Messages
by Hamish MacDonald
A man in a suit and an overcoat stood on a river, looking around, puzzled. A bridge loomed overhead; looking up, the man could just make out the figure of another man gazing down in his direction. The other man didn't see him, though. The air was foggy, but that didn't seem to be why.I know him, thought the man on the river. He's thinking about me. He's why I'm here.
Back here.
The memories were difficult for him to piece together. Like a recovering amnesiac, though, he found that as he searched for them, they were there. But he had to know where to look first.
I was up there before. I jumped. I died. Thoughts came to him of turning in the water, of darkness, of the counter-instinctive drawing-in of watery breaths. The note. Oh, I left a note. How cliché, thought the river-man. As if two sheets of paper could possibly have let his friend into his feelings, his confusion, his choice. Of course they couldn't, no more than he could feel anything about all his friends' and family's gestures, words, and attempts to help. He wished the man above, who held a primacy in his heart — he was the most special of them all — had the note with him and would drop it. Then he could grab it, tear it up, and keep it from continuing to do harm, like some radioactive tooth under his friend's pillow that no fairy would come to exchange. He wished he could break into the house — their house — and steal it. But he was held here, just barely, by his friend's thoughts.
The violent, blind emotion of his death had shattered him; this was possibly his first moment of coherence since.
Was it worth it? Who'd asked that? Was it him or his friend? Either way, he had no ready answer, and no way of getting it across if he had..
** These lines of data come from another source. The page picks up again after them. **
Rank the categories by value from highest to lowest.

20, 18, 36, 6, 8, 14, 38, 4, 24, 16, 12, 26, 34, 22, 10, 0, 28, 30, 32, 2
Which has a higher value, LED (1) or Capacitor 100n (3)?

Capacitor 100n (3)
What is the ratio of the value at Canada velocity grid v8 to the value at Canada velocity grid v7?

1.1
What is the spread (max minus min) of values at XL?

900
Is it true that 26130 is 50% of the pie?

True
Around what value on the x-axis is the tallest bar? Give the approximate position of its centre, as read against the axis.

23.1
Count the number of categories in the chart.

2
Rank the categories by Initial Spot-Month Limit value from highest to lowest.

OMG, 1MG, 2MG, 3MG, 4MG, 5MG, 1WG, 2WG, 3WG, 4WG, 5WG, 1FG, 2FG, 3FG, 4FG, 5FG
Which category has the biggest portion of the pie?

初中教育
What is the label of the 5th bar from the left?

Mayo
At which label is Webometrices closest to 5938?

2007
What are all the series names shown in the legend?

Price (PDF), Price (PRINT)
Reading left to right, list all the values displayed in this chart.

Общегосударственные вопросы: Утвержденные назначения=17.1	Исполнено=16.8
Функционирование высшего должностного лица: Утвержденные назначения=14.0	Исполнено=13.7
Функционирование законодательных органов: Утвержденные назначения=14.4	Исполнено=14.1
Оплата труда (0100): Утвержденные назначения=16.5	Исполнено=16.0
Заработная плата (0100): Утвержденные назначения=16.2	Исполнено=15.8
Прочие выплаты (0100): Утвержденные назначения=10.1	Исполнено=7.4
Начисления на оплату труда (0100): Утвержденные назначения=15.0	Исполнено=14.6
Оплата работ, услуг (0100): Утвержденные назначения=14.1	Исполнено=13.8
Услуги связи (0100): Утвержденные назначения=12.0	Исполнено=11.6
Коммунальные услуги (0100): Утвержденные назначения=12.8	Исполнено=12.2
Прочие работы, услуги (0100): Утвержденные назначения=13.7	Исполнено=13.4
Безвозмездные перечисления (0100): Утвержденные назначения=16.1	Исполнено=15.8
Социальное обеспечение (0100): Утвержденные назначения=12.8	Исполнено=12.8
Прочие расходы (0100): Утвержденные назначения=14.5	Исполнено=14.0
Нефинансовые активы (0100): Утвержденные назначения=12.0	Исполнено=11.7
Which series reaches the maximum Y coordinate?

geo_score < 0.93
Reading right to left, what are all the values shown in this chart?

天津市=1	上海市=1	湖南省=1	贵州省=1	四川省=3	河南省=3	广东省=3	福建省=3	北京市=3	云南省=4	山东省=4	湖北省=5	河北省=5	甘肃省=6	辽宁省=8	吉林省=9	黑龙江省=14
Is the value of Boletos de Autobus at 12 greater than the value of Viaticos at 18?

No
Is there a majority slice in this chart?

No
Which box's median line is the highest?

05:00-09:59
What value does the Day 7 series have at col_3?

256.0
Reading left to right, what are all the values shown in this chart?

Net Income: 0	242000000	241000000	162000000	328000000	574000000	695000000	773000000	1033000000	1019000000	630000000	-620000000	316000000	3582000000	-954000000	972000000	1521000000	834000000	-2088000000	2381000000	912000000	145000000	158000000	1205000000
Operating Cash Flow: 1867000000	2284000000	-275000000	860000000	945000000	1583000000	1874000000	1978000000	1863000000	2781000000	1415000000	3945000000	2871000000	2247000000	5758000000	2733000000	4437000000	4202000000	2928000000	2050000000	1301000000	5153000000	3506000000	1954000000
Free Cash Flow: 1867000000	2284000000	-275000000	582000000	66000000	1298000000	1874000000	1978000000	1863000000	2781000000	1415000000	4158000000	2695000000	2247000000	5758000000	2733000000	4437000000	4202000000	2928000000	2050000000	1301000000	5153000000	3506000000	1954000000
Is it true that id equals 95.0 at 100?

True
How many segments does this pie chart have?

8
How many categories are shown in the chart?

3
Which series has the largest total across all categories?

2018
Was it worth it? Well, it worked. The unshakable feeling he'd had for the last several months, which started off like a conversation in the bedroom next door then grew to feel like his head was stuck inside a terrible machine, it was gone. But waves undulated away from where he stood. They would wash into his friend's life, into his family's lives, for years to come, splashing into the living room in the middle of a polite conversation, cascading over the furniture and around the dining table and chairs during holiday dinners.
He pulled his coat tighter, scrunching himself up to keep out the damp air. It would take time to work off the effects of what he'd done. Was it his work or the work of those he'd left behind? Both, he figured. He was frightened, because he had no idea how to begin. There were others here somewhere in this cityscape, watching him, but he knew he wouldn't see them until he'd done the work, until he was ready.
He looked up at his friend. What I did was noble, he thought. What I did was stupid. He tried to wave, but his friend would never see him again. Never? he wondered. It was a lot to hope for, but... maybe.
He turned and walked away, sinking into the water, diffusing into the air.